-- Task brief --
In the entries that follow, find every line containing "Metres" and copy it.

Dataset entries
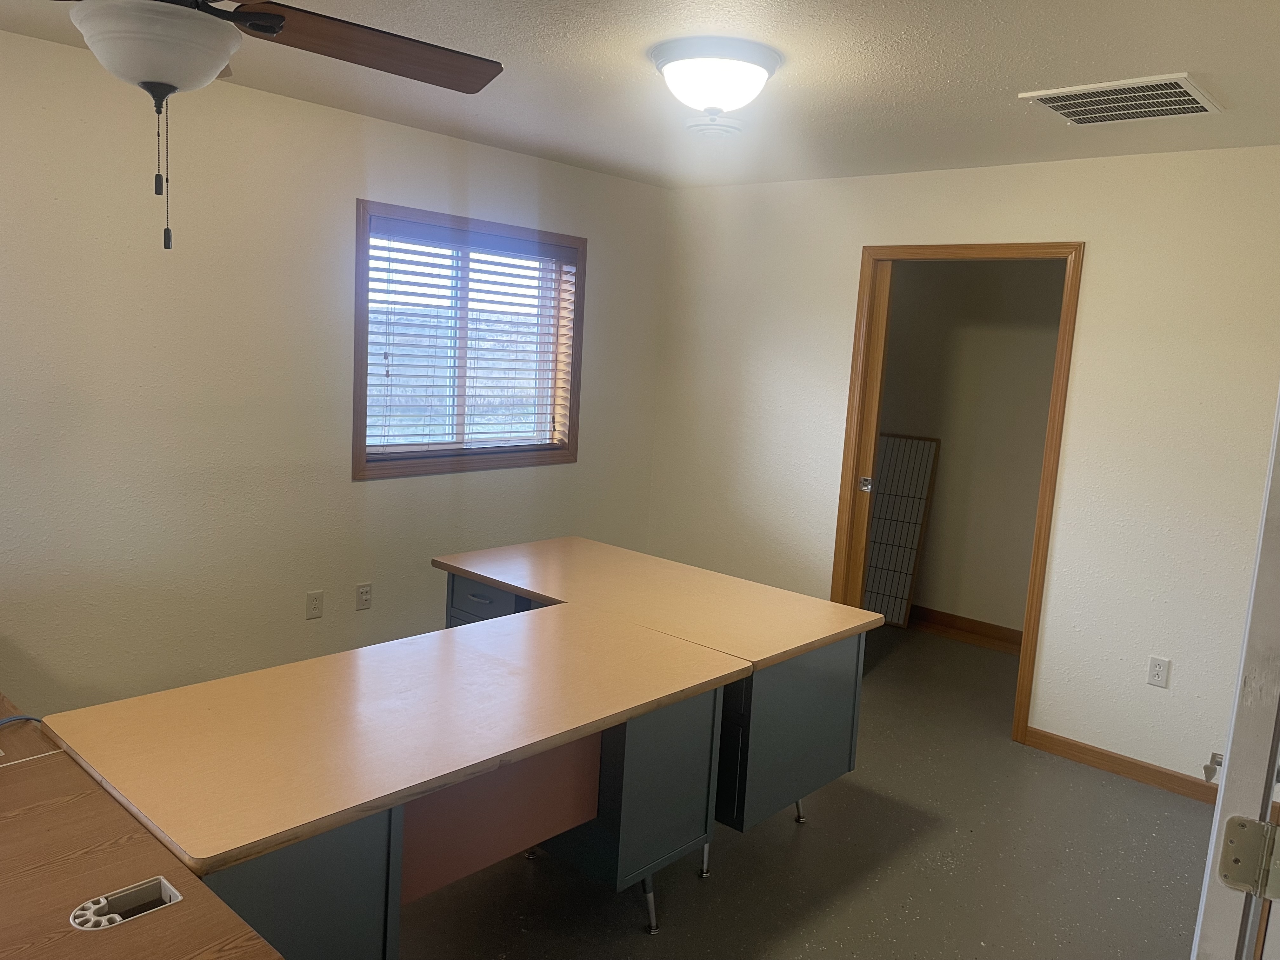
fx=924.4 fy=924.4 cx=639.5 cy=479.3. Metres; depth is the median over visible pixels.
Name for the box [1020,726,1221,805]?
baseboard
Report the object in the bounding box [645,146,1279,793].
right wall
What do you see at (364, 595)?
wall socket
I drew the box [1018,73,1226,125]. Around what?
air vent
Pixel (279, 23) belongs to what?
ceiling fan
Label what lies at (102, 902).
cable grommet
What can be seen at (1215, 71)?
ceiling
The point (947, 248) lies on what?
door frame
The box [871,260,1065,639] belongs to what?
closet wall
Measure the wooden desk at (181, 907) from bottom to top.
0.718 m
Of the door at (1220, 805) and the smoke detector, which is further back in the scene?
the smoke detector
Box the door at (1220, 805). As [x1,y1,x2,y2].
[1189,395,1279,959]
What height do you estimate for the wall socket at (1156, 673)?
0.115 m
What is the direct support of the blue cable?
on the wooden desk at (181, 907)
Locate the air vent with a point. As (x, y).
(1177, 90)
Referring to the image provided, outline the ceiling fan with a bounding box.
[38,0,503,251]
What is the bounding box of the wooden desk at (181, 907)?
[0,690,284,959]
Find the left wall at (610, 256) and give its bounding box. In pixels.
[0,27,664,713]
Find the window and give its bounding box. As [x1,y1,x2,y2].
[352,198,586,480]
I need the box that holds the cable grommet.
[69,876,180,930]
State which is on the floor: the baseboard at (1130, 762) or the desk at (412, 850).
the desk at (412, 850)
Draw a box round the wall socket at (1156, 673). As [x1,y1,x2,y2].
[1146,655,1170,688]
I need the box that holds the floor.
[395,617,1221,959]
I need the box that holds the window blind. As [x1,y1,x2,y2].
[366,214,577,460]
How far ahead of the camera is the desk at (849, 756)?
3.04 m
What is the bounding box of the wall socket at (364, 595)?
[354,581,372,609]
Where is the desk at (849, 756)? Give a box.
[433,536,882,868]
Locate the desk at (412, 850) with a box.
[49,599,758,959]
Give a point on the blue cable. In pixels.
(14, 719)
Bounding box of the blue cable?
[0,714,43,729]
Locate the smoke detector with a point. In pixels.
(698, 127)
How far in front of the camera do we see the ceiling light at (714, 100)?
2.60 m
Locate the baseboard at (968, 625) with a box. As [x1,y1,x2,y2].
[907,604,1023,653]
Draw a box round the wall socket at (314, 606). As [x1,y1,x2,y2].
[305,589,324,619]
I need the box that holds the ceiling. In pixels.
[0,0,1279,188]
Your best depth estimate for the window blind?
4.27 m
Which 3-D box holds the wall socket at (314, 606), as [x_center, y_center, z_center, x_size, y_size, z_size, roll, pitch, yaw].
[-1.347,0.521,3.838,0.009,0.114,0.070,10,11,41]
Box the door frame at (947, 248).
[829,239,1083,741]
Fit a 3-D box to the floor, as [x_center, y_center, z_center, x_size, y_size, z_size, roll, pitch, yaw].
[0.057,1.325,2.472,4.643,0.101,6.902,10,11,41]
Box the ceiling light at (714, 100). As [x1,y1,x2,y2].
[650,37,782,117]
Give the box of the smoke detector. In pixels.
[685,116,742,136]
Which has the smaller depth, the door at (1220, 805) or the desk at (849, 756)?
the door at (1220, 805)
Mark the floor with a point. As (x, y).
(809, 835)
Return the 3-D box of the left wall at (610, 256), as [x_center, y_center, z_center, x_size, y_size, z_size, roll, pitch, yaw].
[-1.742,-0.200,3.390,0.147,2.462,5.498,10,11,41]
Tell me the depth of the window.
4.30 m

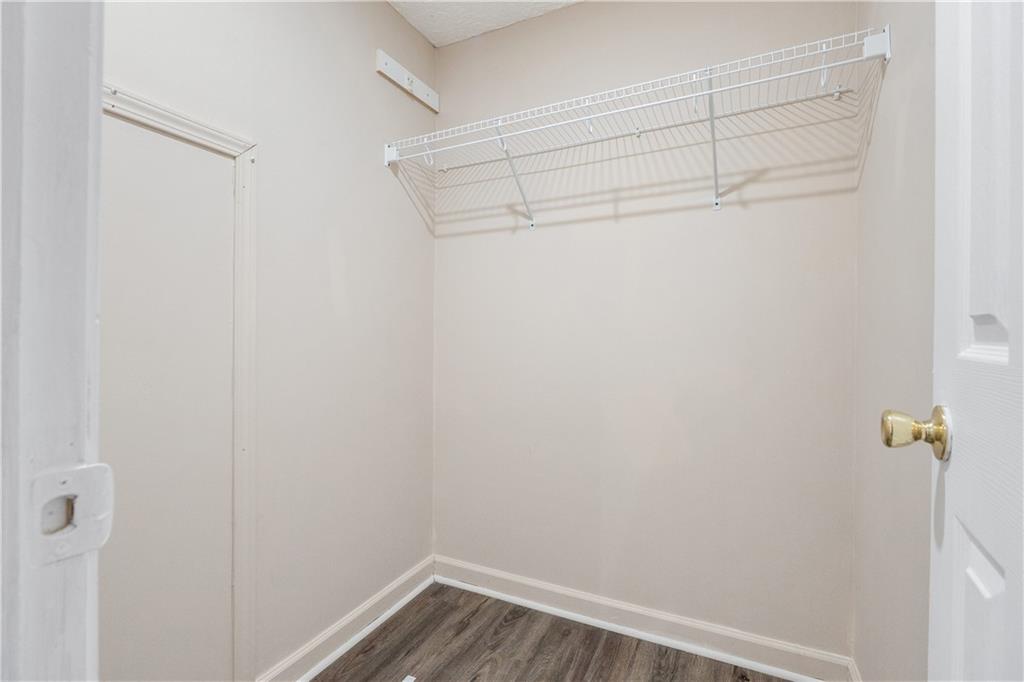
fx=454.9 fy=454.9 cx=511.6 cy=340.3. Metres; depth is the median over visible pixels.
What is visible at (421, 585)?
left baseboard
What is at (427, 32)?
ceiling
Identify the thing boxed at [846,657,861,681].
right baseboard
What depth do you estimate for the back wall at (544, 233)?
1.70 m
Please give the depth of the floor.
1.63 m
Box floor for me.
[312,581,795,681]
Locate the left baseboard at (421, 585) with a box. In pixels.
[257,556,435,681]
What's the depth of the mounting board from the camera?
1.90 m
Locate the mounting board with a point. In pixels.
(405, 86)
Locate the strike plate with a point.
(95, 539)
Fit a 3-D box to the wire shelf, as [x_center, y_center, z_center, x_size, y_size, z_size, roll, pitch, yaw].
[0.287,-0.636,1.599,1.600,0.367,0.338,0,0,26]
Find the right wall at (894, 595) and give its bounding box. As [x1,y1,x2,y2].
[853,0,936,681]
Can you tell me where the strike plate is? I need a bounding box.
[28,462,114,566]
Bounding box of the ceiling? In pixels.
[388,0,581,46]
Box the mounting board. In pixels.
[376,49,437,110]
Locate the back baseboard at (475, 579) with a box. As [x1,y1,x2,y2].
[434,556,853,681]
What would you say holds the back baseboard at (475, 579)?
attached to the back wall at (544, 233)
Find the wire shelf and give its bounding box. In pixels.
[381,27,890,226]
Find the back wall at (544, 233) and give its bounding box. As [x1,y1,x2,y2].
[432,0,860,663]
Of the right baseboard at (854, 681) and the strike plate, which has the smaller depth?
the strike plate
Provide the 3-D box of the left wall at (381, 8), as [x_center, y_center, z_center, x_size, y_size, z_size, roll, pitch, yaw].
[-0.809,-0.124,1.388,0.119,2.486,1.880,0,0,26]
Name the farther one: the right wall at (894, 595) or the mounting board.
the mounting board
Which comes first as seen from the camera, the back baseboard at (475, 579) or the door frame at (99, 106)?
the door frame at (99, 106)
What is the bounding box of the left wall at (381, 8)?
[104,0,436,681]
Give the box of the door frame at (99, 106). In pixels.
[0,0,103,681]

-- Exercise result --
fx=924.4 fy=924.4 cx=639.5 cy=479.3. Metres; depth is the median over visible pixels.
fx=454.9 fy=454.9 cx=511.6 cy=340.3. Metres; depth is the median over visible pixels.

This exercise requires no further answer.